Please understand that we are unable to admit students to class that have head lice or nits. After a successful treatment, the student will need to visit the school nurse to confirm a return to class. It is essential that treatments are successful to avoid spread to other students. If your child has been diagnosed with head lice or nits please continue to check all household members daily, for 3 weeks, following an outbreak. Re-treat anyone found to have head lice or nits. Repeat treatment 7 to 10 days after initial treatment.
Please remember that just treating the hair will not eradicate the problem. Check the hair of all household members daily during an outbreak and once a week at other times. Remind children to avoid direct head- to-head contact. Please report any cases of lice or nits to the school.
If you have questions or would like further information, please contact the school nurse, Ms. Lynn Fu at firstname.lastname@example.org
We appreciate your support and attention to this matter, as we look to ensure the well-being of all our students.
Head of School
Personal Care for Lice
Lice are highly contagious and can spread quickly from person to person, especially in group settings (like schools, childcare centers, slumber parties, sports activities, and camps). Children are most prone to catching lice because they tend to have close physical contact with each other and share personal items. Head lice can be a nuisance but they have not been shown to spread disease. Personal hygiene or cleanliness in the home or school has nothing to do with getting head lice.
You should examine your child’s head, especially behind the ears and at the nape of the neck, for crawling lice and nits if your child exhibits symptoms of a head lice infestation. If crawling lice or nits are found, all household members should be examined for crawling lice and nits every 2–3 days. Persons with live (crawling) lice or nits within ¼ inch or less of the scalp should be treated.
Your doctor can recommend a medicated shampoo, cream rinse, or lotion to kill the lice. These may be over-the-counter (OTC) or prescription medications, depending on what treatments have already been tried. Medicated lice treatments usually kill the lice and nits, but it may take a few days for the itching to stop.
To remove lice and nits by hand, use a fine-tooth comb on your child’s wet, conditioned hair every 3 to 4 days for 3 weeks after the last live louse was seen.
Here are some simple ways to get rid of the lice and their eggs, and help prevent a lice re-infestation:
- Wash all bed linens and clothing that’s been recently worn by anyone in your home who’s infested in very hot water (130°F [54.4°C]), then put them in the hot cycle of the dryer for at least 20 minutes.
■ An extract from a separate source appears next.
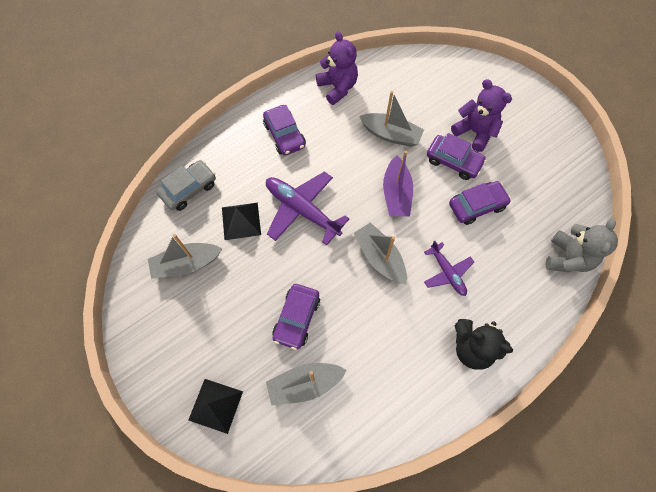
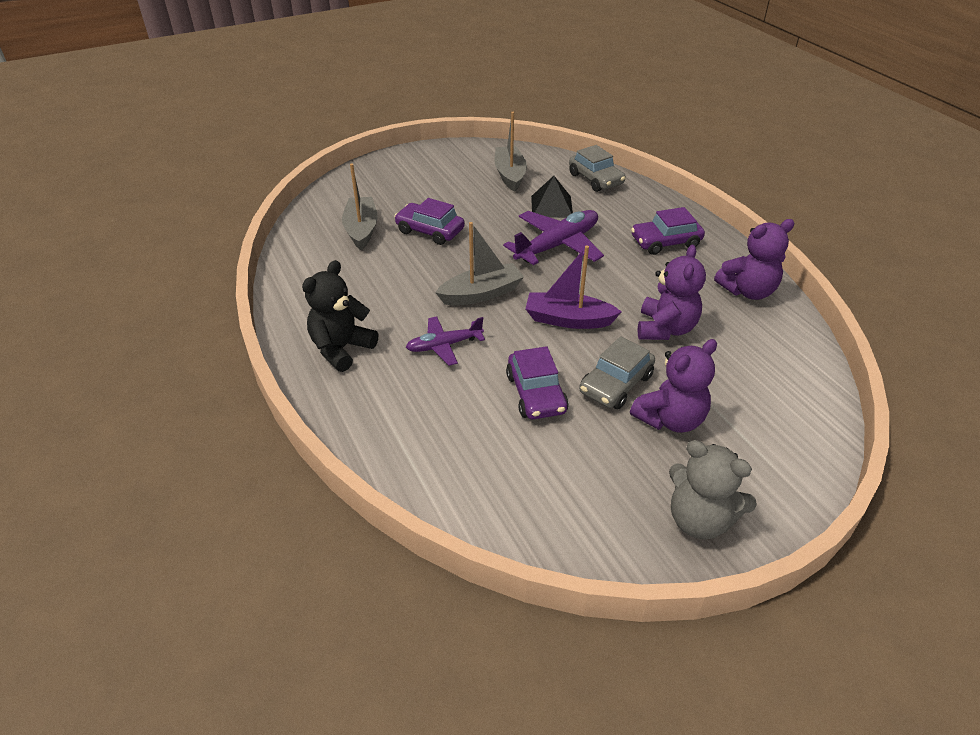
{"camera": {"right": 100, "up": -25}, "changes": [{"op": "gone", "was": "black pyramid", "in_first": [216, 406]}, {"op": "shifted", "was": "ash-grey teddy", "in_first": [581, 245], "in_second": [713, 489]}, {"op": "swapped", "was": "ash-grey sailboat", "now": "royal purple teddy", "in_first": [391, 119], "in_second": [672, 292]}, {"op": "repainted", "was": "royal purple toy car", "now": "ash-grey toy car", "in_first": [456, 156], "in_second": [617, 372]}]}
- Dry clean anything that can’t be washed (like stuffed animals). Or put them in airtight bags for at least 3 days.
- Vacuum carpets and any upholstered furniture (in your home or car), then throw away the vacuum cleaner bag.
- Soak hair-care items like combs, barrettes, hair ties or bands, headbands, and brushes in rubbing alcohol or medicated shampoo for 1 hour. You also can wash them in hot water or just throw them away.
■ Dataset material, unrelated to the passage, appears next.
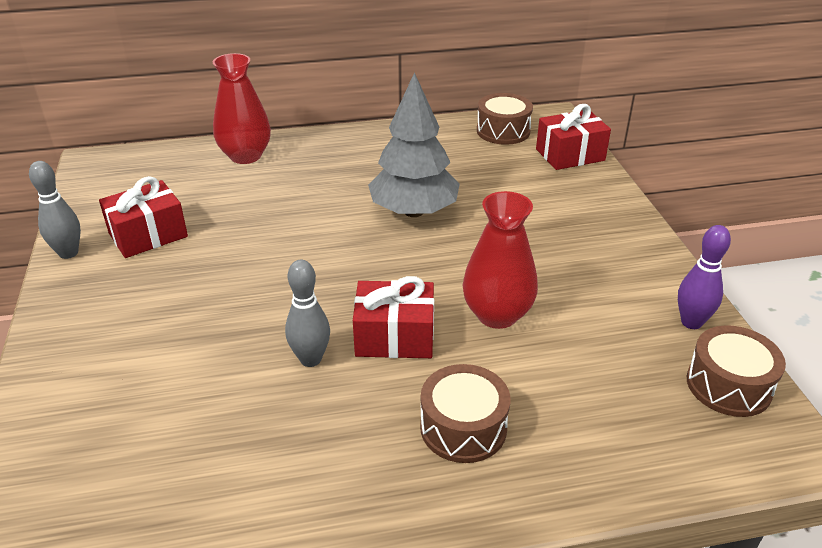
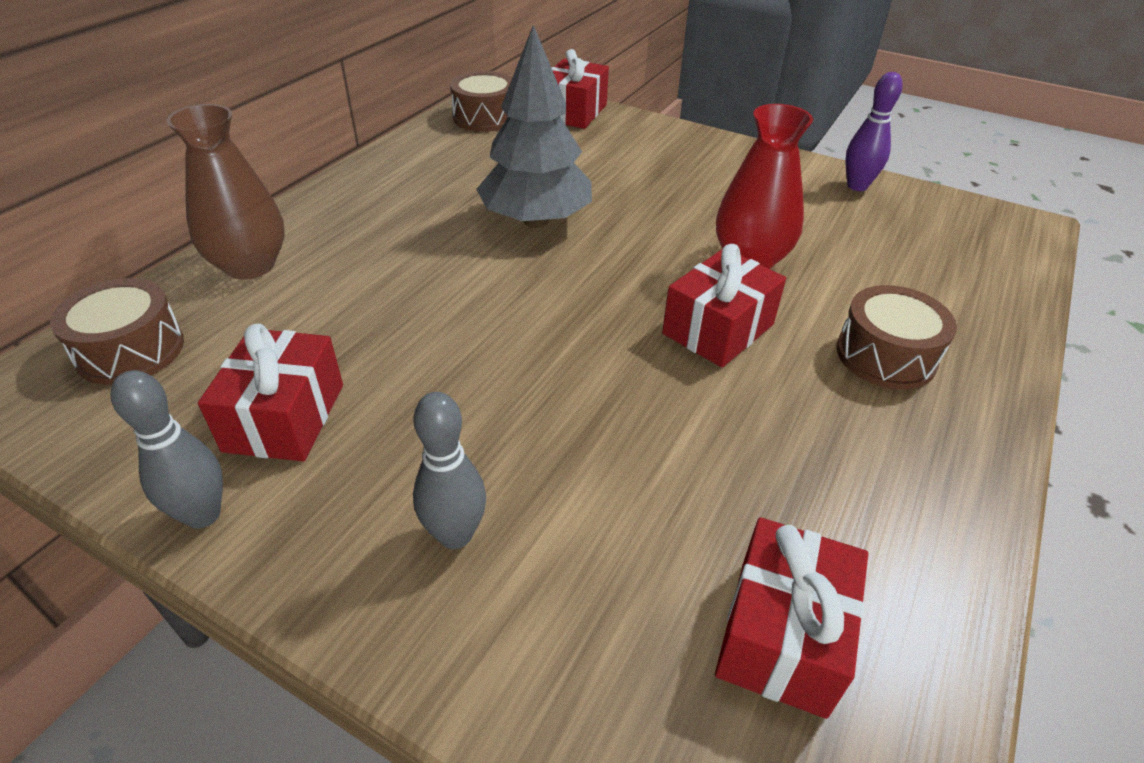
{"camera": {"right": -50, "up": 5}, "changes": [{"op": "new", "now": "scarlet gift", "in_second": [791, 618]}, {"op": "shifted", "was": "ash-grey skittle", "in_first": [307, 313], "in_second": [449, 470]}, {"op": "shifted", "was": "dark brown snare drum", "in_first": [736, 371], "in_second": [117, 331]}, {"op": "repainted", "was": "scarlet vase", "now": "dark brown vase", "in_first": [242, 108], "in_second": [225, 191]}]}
Because lice are easily passed from person to person in the same house, bedmates and infested family members also will need treatment to prevent the lice from coming back.
In your efforts to get rid of the bugs, there are some things you shouldn’t do. Some don’ts of head lice treatment include:
- Don’t use a hairdryer on your child’s hair after applying any of the currently available scalp treatments because some contain flammable ingredients. A hair dryer could also cause live lice to blow into the air and spread to others nearby.
- Don’t use a conditioner or shampoo/conditioner combination before applying lice medication.
- Don’t wash your child’s hair for 1 to 2 days after using a medicated treatment.
- Don’t use sprays or hire a pest control company to try to get rid of the lice, as these treatments can be harmful. Head lice don’t survive long once they fall off a person, so you don’t need to spend a lot of time and money trying to rid the house of lice.
- Don’t use the same medication more than three times on one person. If it doesn’t seem to be working, your doctor may recommend another medication.
- Don’t use more than one head lice medication at a time.